Isoimmunization – Dr. Michelle Tsai, MD
"Isoimmunization can happen with any bleeding during pregnancy, including miscarriage, ectopic pregnancy, termination of pregnancy, and even with a motor vehicle accident or procedures during pregnancy such as amniocentesis/chorionic villi sampling or external cephalic version."
Congratulations on your pregnancy! Whether this is your first or fifth pregnancy, you may never cease to be surprised by how much blood work and testing there is – did they really need that sixth vial of blood? And what are they looking for? One of the first lab tests your doctor may order for you is a blood type and Rh type test.
You may have heard of the different blood types, but have you ever heard of an “Rh negative” blood type? Many patients find out for the first time during pregnancy what their blood type is, including if they have an Rh negative blood type. What is the Rh factor and why is this important in pregnancy?
The Rh factor is a protein that is found on the surface of red blood cells. If you have an Rh negative blood type (like O negative), it means you do not have this protein on the surface of your red blood cells. This is important as we often do not know the blood type of your baby until after birth. An exception to this would be if your partner also has an Rh negative blood type (it does not matter if it is the same ABO blood type as yours,) which would mean your baby is also Rh negative. If you are Rh negative and your partner does not know his blood type or has a Rh positive blood type, you are at risk of isoimmunization.

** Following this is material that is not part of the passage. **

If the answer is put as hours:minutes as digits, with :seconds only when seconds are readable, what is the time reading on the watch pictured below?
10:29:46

Any time there is bleeding during pregnancy, the baby’s red blood cells can cross into mom’s circulation. Most often this happens at the time of delivery. If mom is Rh negative and baby is Rh positive, mom’s immune system will recognize the baby’s blood cells as a foreign body and create antibodies to attack these cells. As a result, in the future, if there are again “foreign” cells detected in mom’s circulation, the immune system will attack these cells. This can affect your future pregnancies.

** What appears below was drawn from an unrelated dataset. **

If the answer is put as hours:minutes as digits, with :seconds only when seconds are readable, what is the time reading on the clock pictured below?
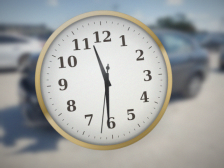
11:30:32
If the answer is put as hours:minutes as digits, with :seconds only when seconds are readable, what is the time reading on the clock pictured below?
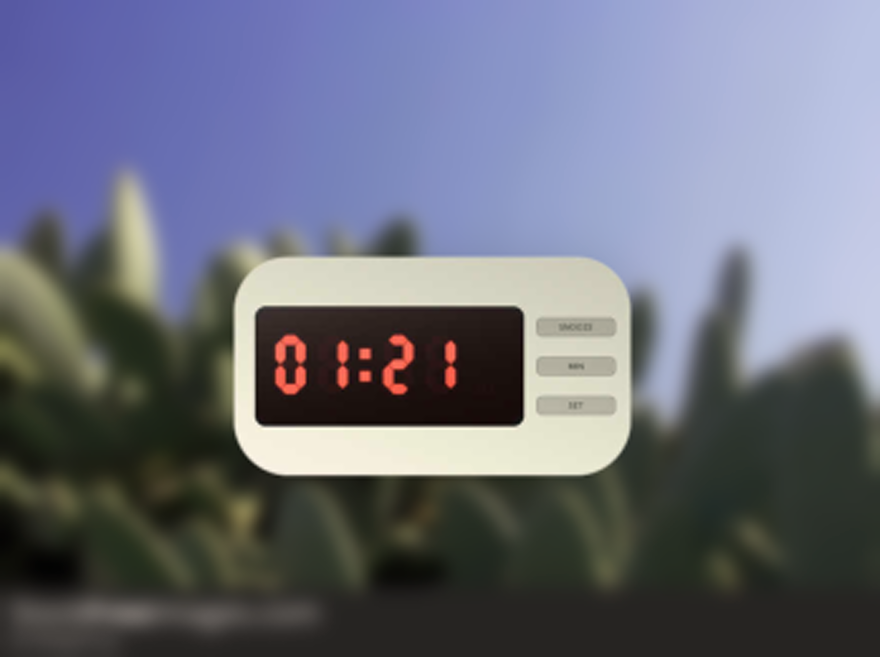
1:21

Let’s look at an example. Mom is Rh negative and had an episode of first trimester bleeding. Her system has been sensitized to the baby’s Rh positive blood cells, and antibodies that have been made against the baby’s blood cells can cross the placenta to attack fetal blood cells. This can cause serious anemia in the baby and endanger the baby’s life. Rh incompatibility can also cause jaundice in a newborn.
Isoimmunization can happen with any bleeding during pregnancy, including miscarriage, ectopic pregnancy, termination of pregnancy, and even with a motor vehicle accident or procedures during pregnancy such as amniocentesis/chorionic villi sampling or external cephalic version.
Luckily, these complications can be prevented. The goal of treatment is to stop mom’s body from making Rh antibodies in the first place. To prevent complications in your pregnancy, if you have an Rh negative blood type, your doctor will offer you an injection called Rhogam (Rh immunoglobulin), which prevents your body from developing Rh antibodies. Rhogam is generally given around 28 weeks of pregnancy and again after delivery, if your baby is Rh positive (baby’s blood type is easily detected after birth!). Each pregnancy and delivery of an Rh-positive baby requires a repeat dose of Rhogam. If you have any invasive procedures done during your pregnancy (like an amniocentesis), your doctor will likely offer you a Rhogam injection at that time as well.
Problems do not usually occur during an Rh-negative mom’s first pregnancy with an Rh-positive baby, as it takes time to develop antibodies against the Rh-positive blood cells. The development of antibodies puts a future pregnancy at risk. If you have any questions in regards to your blood type and if you need Rhogam, please discuss with your OB-GYN. Congratulations again on your upcoming addition to your family!
Dr. Michelle Tsai grew up in LA’s San Gabriel Valley and received her bachelor’s degree at the University of California – Berkeley. She taught English in Asia for a year prior to attending medical school at Virginia Commonwealth University. She completed her residency training at the University of Hawaii in Honolulu and moved to the San Francisco Bay Area to open her own private practice.
Dr. Tsai is currently an assistant professor of OB-GYN at UCLA. She is the director of the UCLA Marina Del Rey OB/GYN office which is opening in 2023. She divides her time seeing patients in the office, performing gynecologic surgeries, delivering babies, teaching medical students and residents, and serving as an independent contractor in the community for the underserved. When she is not working, she enjoys spending time with her husband and miniature schnauzer Sadie, as well as traveling, exercising, and trying out new restaurants in her community. They welcomed their first child in October 2020.